▶ _WORK REQUEST_: Between the line containing "427 | | 427 | |" and the line containing "517 | | 517 | |" lies a run of lines; give that run again exactly, with both of those lines, and nothing else from the entries below.

• • • • • • •

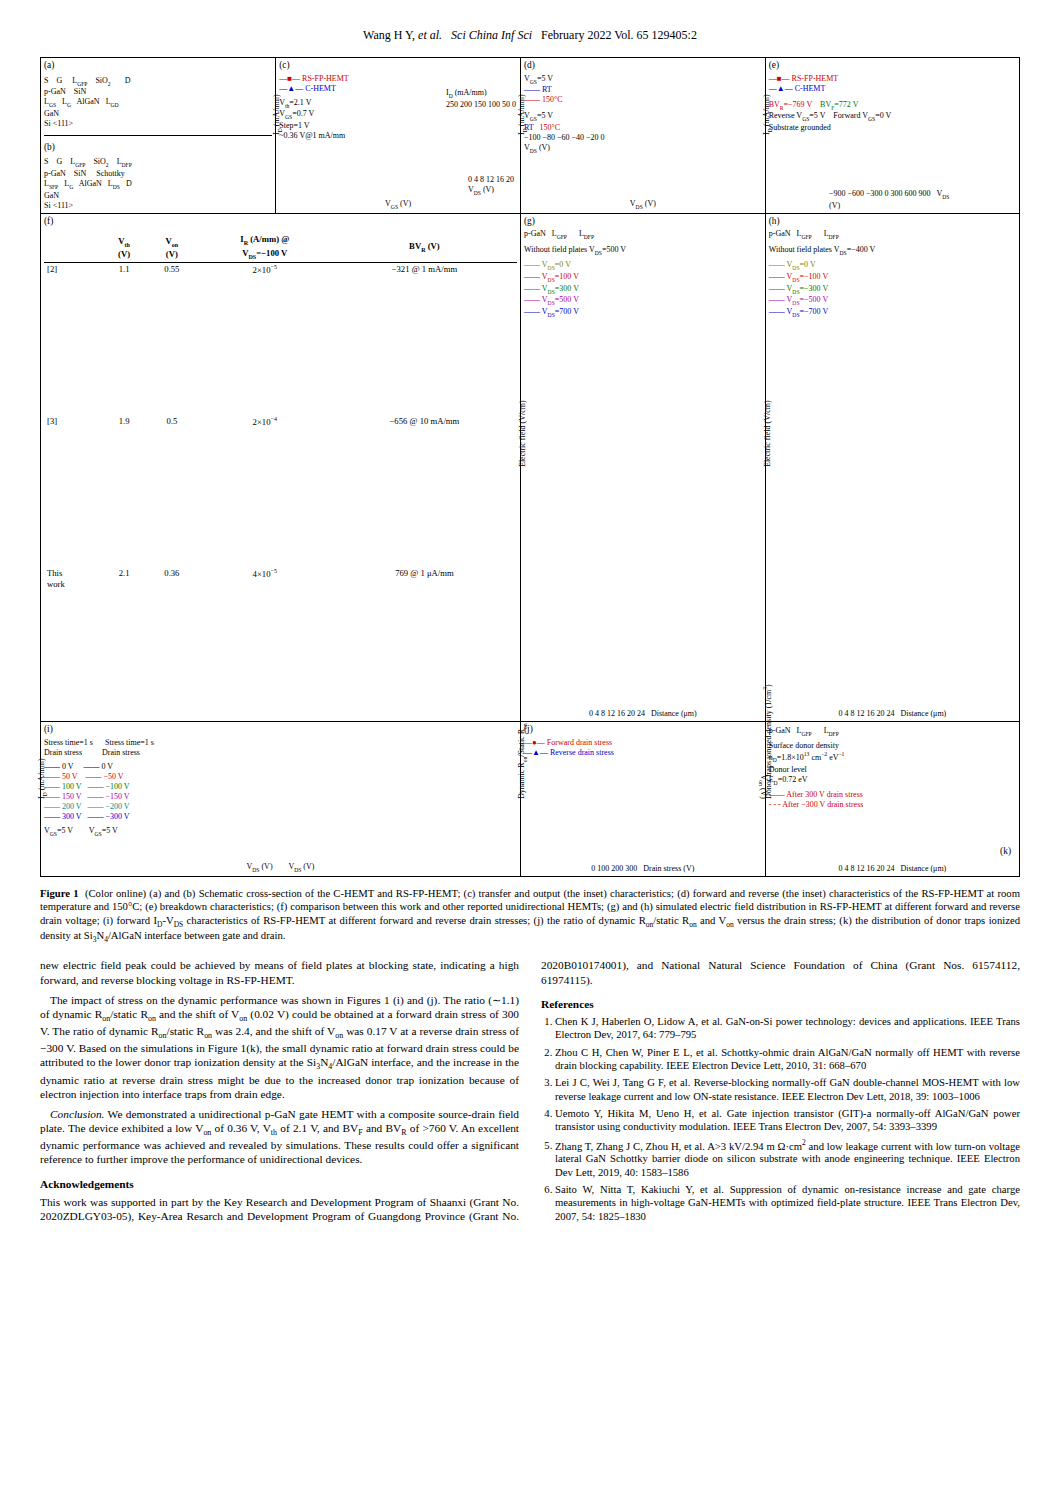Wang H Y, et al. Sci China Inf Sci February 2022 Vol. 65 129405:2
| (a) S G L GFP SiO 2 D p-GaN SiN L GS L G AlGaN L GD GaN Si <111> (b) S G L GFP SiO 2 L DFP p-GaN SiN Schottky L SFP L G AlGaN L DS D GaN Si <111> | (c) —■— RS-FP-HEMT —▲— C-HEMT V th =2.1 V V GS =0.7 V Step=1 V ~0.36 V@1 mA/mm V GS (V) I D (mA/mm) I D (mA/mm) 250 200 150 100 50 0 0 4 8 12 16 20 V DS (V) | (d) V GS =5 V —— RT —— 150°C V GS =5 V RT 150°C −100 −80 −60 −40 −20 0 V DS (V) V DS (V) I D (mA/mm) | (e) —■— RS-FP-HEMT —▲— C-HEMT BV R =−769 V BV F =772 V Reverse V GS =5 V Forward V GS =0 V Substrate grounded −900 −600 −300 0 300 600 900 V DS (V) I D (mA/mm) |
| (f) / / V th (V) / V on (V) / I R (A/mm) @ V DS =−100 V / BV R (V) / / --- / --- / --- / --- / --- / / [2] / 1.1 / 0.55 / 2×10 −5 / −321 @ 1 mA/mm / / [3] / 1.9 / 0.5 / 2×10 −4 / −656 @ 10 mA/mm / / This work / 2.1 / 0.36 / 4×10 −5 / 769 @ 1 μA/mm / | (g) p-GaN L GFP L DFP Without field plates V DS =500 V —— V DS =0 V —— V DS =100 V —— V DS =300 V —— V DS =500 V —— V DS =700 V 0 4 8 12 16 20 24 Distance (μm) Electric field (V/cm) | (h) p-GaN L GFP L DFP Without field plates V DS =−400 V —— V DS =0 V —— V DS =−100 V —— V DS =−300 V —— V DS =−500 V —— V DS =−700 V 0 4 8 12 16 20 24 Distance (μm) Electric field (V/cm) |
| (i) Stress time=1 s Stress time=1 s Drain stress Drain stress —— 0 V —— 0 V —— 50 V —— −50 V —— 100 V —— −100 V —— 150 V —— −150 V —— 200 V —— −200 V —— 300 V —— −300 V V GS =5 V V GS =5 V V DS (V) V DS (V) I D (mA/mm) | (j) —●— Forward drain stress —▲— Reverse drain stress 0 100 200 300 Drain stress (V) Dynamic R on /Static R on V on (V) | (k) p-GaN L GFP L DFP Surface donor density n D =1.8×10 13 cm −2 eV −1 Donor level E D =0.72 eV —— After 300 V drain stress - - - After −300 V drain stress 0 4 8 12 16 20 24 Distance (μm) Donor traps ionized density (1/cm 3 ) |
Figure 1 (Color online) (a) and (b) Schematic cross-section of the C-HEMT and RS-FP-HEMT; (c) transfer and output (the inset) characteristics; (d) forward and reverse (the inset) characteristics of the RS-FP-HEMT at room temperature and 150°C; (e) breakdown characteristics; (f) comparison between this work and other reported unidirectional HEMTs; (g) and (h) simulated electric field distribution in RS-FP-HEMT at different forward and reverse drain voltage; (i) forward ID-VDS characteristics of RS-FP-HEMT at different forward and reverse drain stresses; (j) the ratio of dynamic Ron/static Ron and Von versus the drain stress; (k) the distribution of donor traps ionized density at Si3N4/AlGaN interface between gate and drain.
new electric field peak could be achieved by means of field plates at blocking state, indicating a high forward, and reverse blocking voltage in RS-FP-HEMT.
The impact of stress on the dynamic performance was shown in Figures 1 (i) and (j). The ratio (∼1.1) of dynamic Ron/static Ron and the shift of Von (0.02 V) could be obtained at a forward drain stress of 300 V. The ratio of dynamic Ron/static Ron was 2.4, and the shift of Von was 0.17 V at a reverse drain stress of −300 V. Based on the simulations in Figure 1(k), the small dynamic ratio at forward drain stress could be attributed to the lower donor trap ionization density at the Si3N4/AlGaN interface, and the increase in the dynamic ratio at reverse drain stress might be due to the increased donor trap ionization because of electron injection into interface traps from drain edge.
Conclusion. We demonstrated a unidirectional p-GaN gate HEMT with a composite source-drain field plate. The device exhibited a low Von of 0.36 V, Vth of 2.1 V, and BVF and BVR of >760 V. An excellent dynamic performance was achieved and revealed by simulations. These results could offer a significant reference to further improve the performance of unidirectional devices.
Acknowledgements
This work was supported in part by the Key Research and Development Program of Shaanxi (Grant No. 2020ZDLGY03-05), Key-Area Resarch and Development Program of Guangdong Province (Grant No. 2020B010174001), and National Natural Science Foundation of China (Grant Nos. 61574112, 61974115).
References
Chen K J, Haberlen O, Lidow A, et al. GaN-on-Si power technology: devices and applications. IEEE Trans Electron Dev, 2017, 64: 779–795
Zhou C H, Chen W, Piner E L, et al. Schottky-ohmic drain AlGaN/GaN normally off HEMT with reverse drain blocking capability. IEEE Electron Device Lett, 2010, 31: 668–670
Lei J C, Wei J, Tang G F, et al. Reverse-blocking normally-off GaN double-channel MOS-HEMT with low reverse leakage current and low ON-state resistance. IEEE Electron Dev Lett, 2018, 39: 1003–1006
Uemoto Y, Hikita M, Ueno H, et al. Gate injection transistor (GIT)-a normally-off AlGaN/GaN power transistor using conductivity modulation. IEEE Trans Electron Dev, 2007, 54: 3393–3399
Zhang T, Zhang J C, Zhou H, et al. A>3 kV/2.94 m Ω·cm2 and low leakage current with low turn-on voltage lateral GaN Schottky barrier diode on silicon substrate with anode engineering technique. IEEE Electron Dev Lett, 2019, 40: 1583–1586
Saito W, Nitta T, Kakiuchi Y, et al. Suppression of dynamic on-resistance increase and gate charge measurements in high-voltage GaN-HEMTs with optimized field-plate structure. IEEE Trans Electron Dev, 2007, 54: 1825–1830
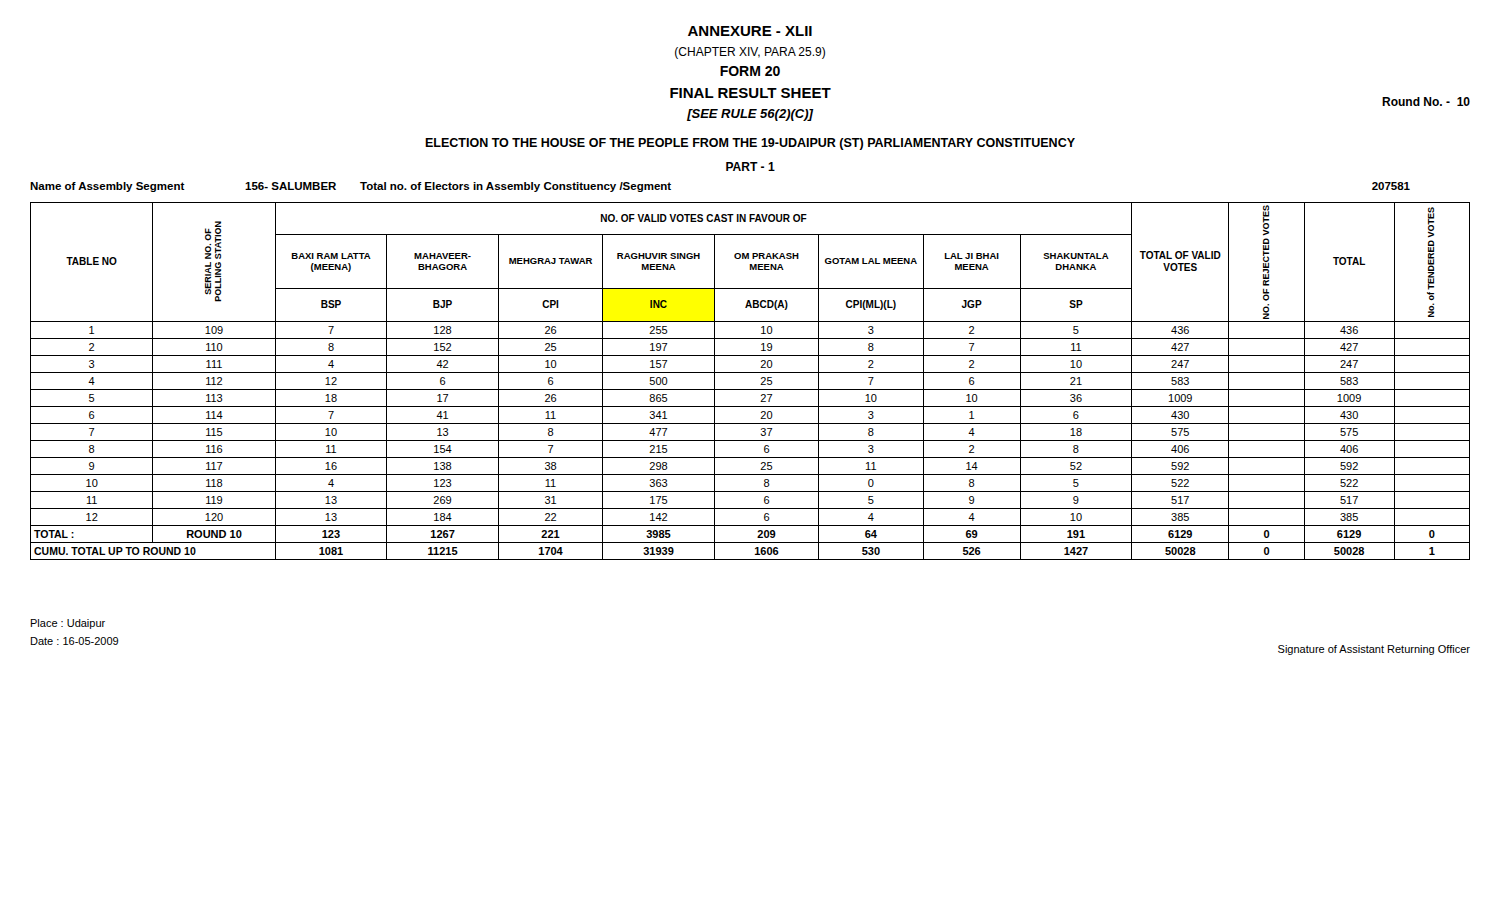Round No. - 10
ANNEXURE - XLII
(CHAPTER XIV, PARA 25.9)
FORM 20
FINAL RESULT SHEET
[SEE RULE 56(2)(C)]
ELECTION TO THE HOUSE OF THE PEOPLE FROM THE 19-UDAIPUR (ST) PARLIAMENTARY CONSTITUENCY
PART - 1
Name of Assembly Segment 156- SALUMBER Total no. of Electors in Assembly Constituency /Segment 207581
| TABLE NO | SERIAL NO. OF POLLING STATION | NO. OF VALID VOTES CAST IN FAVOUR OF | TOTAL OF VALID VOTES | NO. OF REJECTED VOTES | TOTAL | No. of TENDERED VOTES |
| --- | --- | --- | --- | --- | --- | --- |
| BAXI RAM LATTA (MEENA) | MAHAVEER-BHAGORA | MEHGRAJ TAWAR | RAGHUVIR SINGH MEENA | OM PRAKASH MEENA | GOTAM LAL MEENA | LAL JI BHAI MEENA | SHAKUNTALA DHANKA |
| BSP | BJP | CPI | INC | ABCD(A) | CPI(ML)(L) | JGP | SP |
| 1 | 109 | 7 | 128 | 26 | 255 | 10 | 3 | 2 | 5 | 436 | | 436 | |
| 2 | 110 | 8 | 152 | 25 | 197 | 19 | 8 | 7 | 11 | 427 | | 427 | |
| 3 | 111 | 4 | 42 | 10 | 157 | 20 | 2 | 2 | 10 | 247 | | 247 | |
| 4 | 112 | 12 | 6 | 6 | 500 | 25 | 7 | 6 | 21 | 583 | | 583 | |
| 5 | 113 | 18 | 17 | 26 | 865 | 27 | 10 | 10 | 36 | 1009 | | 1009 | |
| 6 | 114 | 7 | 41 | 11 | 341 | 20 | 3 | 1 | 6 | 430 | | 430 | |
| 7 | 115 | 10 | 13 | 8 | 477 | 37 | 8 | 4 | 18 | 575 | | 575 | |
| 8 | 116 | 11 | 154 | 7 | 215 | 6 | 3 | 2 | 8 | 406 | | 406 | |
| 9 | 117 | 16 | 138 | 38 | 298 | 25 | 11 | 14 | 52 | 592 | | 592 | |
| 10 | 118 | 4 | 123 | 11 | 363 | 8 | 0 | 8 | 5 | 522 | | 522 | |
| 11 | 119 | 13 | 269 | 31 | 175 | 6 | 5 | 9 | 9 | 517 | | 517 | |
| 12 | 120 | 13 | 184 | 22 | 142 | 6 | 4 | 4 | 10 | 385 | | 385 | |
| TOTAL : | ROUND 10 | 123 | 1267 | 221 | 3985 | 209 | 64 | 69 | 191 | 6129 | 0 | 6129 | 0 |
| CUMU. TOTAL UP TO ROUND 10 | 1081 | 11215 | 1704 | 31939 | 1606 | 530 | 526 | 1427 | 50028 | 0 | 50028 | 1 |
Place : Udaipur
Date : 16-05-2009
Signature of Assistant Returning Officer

• • • • • • •

▶ _RESPONSE BELOW_:
| 2 | 110 | 8 | 152 | 25 | 197 | 19 | 8 | 7 | 11 | 427 | | 427 | |
| 3 | 111 | 4 | 42 | 10 | 157 | 20 | 2 | 2 | 10 | 247 | | 247 | |
| 4 | 112 | 12 | 6 | 6 | 500 | 25 | 7 | 6 | 21 | 583 | | 583 | |
| 5 | 113 | 18 | 17 | 26 | 865 | 27 | 10 | 10 | 36 | 1009 | | 1009 | |
| 6 | 114 | 7 | 41 | 11 | 341 | 20 | 3 | 1 | 6 | 430 | | 430 | |
| 7 | 115 | 10 | 13 | 8 | 477 | 37 | 8 | 4 | 18 | 575 | | 575 | |
| 8 | 116 | 11 | 154 | 7 | 215 | 6 | 3 | 2 | 8 | 406 | | 406 | |
| 9 | 117 | 16 | 138 | 38 | 298 | 25 | 11 | 14 | 52 | 592 | | 592 | |
| 10 | 118 | 4 | 123 | 11 | 363 | 8 | 0 | 8 | 5 | 522 | | 522 | |
| 11 | 119 | 13 | 269 | 31 | 175 | 6 | 5 | 9 | 9 | 517 | | 517 | |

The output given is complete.